(What the exercise asks):
Turn every line of the records below into a JSON list of strings, with one string for each line and any blank lines omitted.

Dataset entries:
_ _ _ _
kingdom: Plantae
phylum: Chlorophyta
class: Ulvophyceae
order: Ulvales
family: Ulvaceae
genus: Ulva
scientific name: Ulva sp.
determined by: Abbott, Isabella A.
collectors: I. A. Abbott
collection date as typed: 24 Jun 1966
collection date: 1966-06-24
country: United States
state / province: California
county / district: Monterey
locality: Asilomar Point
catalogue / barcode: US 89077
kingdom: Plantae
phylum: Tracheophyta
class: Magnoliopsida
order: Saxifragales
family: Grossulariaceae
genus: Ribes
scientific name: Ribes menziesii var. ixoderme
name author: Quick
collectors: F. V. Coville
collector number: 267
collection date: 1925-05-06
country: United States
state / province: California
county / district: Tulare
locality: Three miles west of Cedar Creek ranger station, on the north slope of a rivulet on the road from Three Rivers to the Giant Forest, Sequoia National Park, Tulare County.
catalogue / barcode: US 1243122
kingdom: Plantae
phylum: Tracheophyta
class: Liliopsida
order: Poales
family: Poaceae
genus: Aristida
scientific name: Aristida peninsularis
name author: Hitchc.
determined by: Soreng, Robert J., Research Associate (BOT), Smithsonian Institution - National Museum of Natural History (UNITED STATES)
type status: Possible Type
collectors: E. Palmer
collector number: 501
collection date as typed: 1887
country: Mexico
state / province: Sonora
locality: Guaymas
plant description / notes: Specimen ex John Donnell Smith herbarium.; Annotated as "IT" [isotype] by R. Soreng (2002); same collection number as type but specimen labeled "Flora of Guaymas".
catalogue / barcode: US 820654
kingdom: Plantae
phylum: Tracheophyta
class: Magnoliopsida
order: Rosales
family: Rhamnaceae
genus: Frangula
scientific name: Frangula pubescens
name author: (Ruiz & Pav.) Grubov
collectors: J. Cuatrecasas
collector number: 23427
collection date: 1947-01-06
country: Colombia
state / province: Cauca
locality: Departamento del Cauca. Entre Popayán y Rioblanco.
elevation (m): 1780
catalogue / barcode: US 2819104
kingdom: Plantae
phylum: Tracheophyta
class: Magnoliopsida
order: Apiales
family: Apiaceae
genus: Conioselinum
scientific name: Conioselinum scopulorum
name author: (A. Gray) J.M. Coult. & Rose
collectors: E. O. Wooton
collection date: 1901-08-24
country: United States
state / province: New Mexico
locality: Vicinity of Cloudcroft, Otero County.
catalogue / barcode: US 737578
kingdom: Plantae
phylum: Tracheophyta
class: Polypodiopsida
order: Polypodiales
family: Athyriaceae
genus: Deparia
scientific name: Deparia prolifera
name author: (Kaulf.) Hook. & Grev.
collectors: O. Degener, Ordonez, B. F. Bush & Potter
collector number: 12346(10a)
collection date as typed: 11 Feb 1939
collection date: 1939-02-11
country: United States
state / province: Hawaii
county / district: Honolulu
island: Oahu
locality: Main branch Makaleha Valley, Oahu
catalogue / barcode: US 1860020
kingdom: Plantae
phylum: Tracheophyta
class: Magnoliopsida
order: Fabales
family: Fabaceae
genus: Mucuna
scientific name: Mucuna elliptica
_ _ _ _
(Solution below):
[
  "kingdom: Plantae",
  "phylum: Chlorophyta",
  "class: Ulvophyceae",
  "order: Ulvales",
  "family: Ulvaceae",
  "genus: Ulva",
  "scientific name: Ulva sp.",
  "determined by: Abbott, Isabella A.",
  "collectors: I. A. Abbott",
  "collection date as typed: 24 Jun 1966",
  "collection date: 1966-06-24",
  "country: United States",
  "state / province: California",
  "county / district: Monterey",
  "locality: Asilomar Point",
  "catalogue / barcode: US 89077",
  "kingdom: Plantae",
  "phylum: Tracheophyta",
  "class: Magnoliopsida",
  "order: Saxifragales",
  "family: Grossulariaceae",
  "genus: Ribes",
  "scientific name: Ribes menziesii var. ixoderme",
  "name author: Quick",
  "collectors: F. V. Coville",
  "collector number: 267",
  "collection date: 1925-05-06",
  "country: United States",
  "state / province: California",
  "county / district: Tulare",
  "locality: Three miles west of Cedar Creek ranger station, on the north slope of a rivulet on the road from Three Rivers to the Giant Forest, Sequoia National Park, Tulare County.",
  "catalogue / barcode: US 1243122",
  "kingdom: Plantae",
  "phylum: Tracheophyta",
  "class: Liliopsida",
  "order: Poales",
  "family: Poaceae",
  "genus: Aristida",
  "scientific name: Aristida peninsularis",
  "name author: Hitchc.",
  "determined by: Soreng, Robert J., Research Associate (BOT), Smithsonian Institution - National Museum of Natural History (UNITED STATES)",
  "type status: Possible Type",
  "collectors: E. Palmer",
  "collector number: 501",
  "collection date as typed: 1887",
  "country: Mexico",
  "state / province: Sonora",
  "locality: Guaymas",
  "plant description / notes: Specimen ex John Donnell Smith herbarium.; Annotated as \"IT\" [isotype] by R. Soreng (2002); same collection number as type but specimen labeled \"Flora of Guaymas\".",
  "catalogue / barcode: US 820654",
  "kingdom: Plantae",
  "phylum: Tracheophyta",
  "class: Magnoliopsida",
  "order: Rosales",
  "family: Rhamnaceae",
  "genus: Frangula",
  "scientific name: Frangula pubescens",
  "name author: (Ruiz & Pav.) Grubov",
  "collectors: J. Cuatrecasas",
  "collector number: 23427",
  "collection date: 1947-01-06",
  "country: Colombia",
  "state / province: Cauca",
  "locality: Departamento del Cauca. Entre Popayán y Rioblanco.",
  "elevation (m): 1780",
  "catalogue / barcode: US 2819104",
  "kingdom: Plantae",
  "phylum: Tracheophyta",
  "class: Magnoliopsida",
  "order: Apiales",
  "family: Apiaceae",
  "genus: Conioselinum",
  "scientific name: Conioselinum scopulorum",
  "name author: (A. Gray) J.M. Coult. & Rose",
  "collectors: E. O. Wooton",
  "collection date: 1901-08-24",
  "country: United States",
  "state / province: New Mexico",
  "locality: Vicinity of Cloudcroft, Otero County.",
  "catalogue / barcode: US 737578",
  "kingdom: Plantae",
  "phylum: Tracheophyta",
  "class: Polypodiopsida",
  "order: Polypodiales",
  "family: Athyriaceae",
  "genus: Deparia",
  "scientific name: Deparia prolifera",
  "name author: (Kaulf.) Hook. & Grev.",
  "collectors: O. Degener, Ordonez, B. F. Bush & Potter",
  "collector number: 12346(10a)",
  "collection date as typed: 11 Feb 1939",
  "collection date: 1939-02-11",
  "country: United States",
  "state / province: Hawaii",
  "county / district: Honolulu",
  "island: Oahu",
  "locality: Main branch Makaleha Valley, Oahu",
  "catalogue / barcode: US 1860020",
  "kingdom: Plantae",
  "phylum: Tracheophyta",
  "class: Magnoliopsida",
  "order: Fabales",
  "family: Fabaceae",
  "genus: Mucuna",
  "scientific name: Mucuna elliptica"
]